Ambas acciones reflejan el rechazo de diversos sectores civiles frente a las recientes restricciones aduaneras de Rosselkhoznadzor (el organismo de control fitosanitario ruso) y el despliegue de campañas de desinformación destinadas a condicionar el voto de la ciudadanía armenia.
En el tradicional mercado artesanal de Vernisage, un grupo de activistas instaló una parodia de puesto comercial denominada “Mercado de instrumentos rusos de chantaje comercial”. La obra tuvo como objetivo ironizar sobre el uso que el Kremlin hace de las exportaciones agrícolas como herramienta de presión política cada vez que Ereván busca un acercamiento con la Unión Europea.
En el mostrador improvisado se exhibieron productos emblemáticos de la balanza comercial armenia que han sido objeto de sanciones, bloqueos o inspecciones sorpresivas en las aduanas rusas durante las últimas semanas: tomates, berenjenas, flores frescas y botellas de agua mineral Jermuk. Cada artículo estaba acompañado por carteles que reproducían, en tono de burla, la retórica burocrática de Moscú:
Los organizadores de la instalación señalaron que, lejos de infundir el temor a una catástrofe económica si se pierde la lealtad de Moscú, estas medidas demuestran que la dependencia exclusiva del mercado ruso no es sinónimo de estabilidad, sino una palanca de vulnerabilidad. La intervención concluyó con un llamado a la diversificación de las exportaciones hacia nuevos mercados internacionales, definiendo este rumbo no como una “traición”, sino como un acto de soberanía elemental.

La segunda manifestación, de corte más performativo y lúgubre, fue ejecutada por activistas de la oposición rusa exiliada en Armenia. La protesta se concentró frente a la sede de la Embajada de la Federación Rusa en Ereván, coincidiendo con el desarrollo de una recepción privada en la que participaban diplomáticos, funcionarios y delegados de departamentos estatales de Moscú.
Los manifestantes montaron una mesa formal en la vía pública pública para simular una “cena de gala” diplomática. Los actores, que portaban máscaras con el rostro de Vladimir Putin, dispusieron fuentes llenas de carne cruda y sangre simulada, bajo la consigna de que el gobierno ruso posee “las manos ensangrentadas hasta los codos”.
La acción buscó contrarrestar los discursos oficiales de “hermandad y amistad entre naciones”, acusando al aparato del Kremlin de intentar desestabilizar el proceso electoral a través de las organizaciones no gubernamentales de fachada ANO Eurasia y ANO Dialog. Según los colectivos civiles, la estrategia de Moscú en esta campaña no persigue necesariamente la victoria de un candidato afín, sino la fractura interna de la sociedad mediante la manipulación del “tema de la Iglesia” y la propagación de narrativas de venganza en plataformas como TikTok, Telegram y Facebook.
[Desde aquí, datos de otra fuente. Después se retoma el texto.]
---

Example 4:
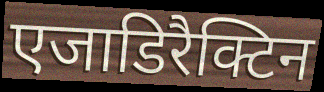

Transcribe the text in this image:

एजाडिरैक्टिन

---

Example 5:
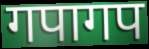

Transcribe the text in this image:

गपागप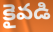
కైవడి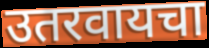
उतरवायचा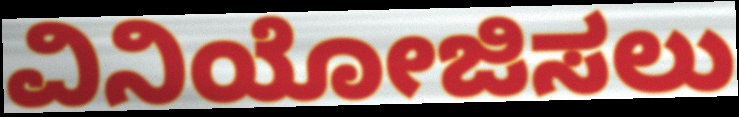
ವಿನಿಯೋಜಿಸಲುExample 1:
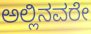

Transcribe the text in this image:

ಅಲ್ಲಿನವರೇ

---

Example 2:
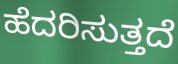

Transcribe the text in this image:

ಹೆದರಿಸುತ್ತದೆ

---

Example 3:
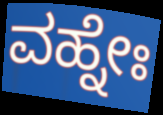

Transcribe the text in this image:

ವಹ್ನೇಃ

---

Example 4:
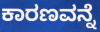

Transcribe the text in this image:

ಕಾರಣವನ್ನೆ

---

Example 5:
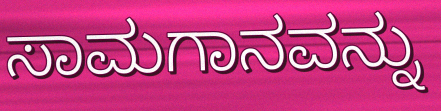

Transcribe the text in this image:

ಸಾಮಗಾನವನ್ನು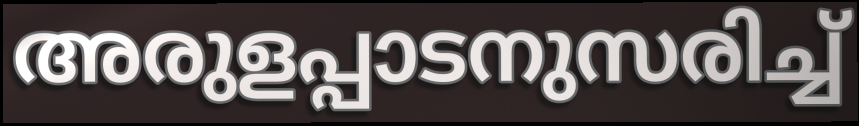
അരുളപ്പാടനുസരിച്ച്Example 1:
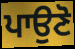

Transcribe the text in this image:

ਪਾਉਣੋ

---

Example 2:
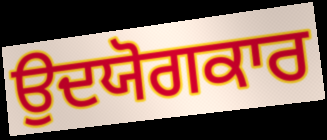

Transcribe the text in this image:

ਉਦਯੋਗਕਾਰ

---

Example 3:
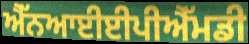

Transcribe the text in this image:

ਐੱਨਆਈਈਪੀਐੱਮਡੀ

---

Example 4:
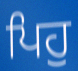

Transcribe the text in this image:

ਪਿਹੁ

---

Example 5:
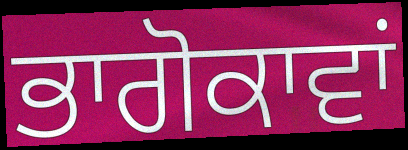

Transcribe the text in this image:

ਭਾਗੋਕਾਵਾਂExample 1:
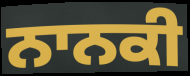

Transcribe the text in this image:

ਨਾਨਕੀ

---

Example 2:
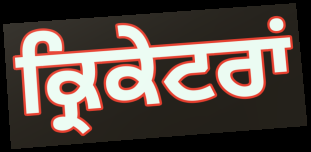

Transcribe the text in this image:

ਕ੍ਰਿਕੇਟਰਾਂ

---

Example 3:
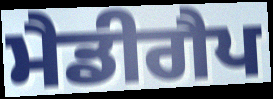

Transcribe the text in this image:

ਮੈਡੀਗੈਪ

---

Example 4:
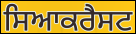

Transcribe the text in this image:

ਸਿਆਕਰੈਸਟ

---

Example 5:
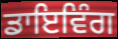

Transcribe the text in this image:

ਡਾਇਵਿੰਗ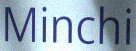
Minchi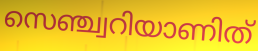
സെഞ്ച്വറിയാണിത്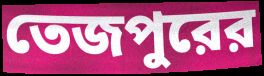
তেজপুরের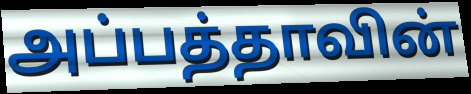
அப்பத்தாவின்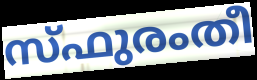
സ്ഫുരംതീ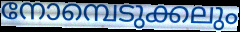
നോമ്പെടുക്കലുംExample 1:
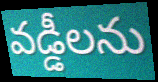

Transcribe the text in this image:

వడ్డీలను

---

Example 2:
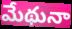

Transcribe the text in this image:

మేథునా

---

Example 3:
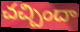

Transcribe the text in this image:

చచ్చిందా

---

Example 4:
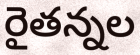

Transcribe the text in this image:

రైతన్నల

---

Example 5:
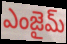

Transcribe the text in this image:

ఎంజైమ్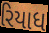
રિયાધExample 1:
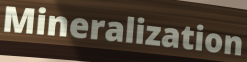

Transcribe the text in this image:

A pesar del despliegue de estos aparatos de propaganda, los análisis de opinión pública locales sugieren que la intervención abierta de los funcionarios rusos está generando un efecto adverso, provocando un fuerte rechazo identitario en el electorado armenio, que defiende que el futuro político del país debe ser resuelto exclusivamente en las urnas.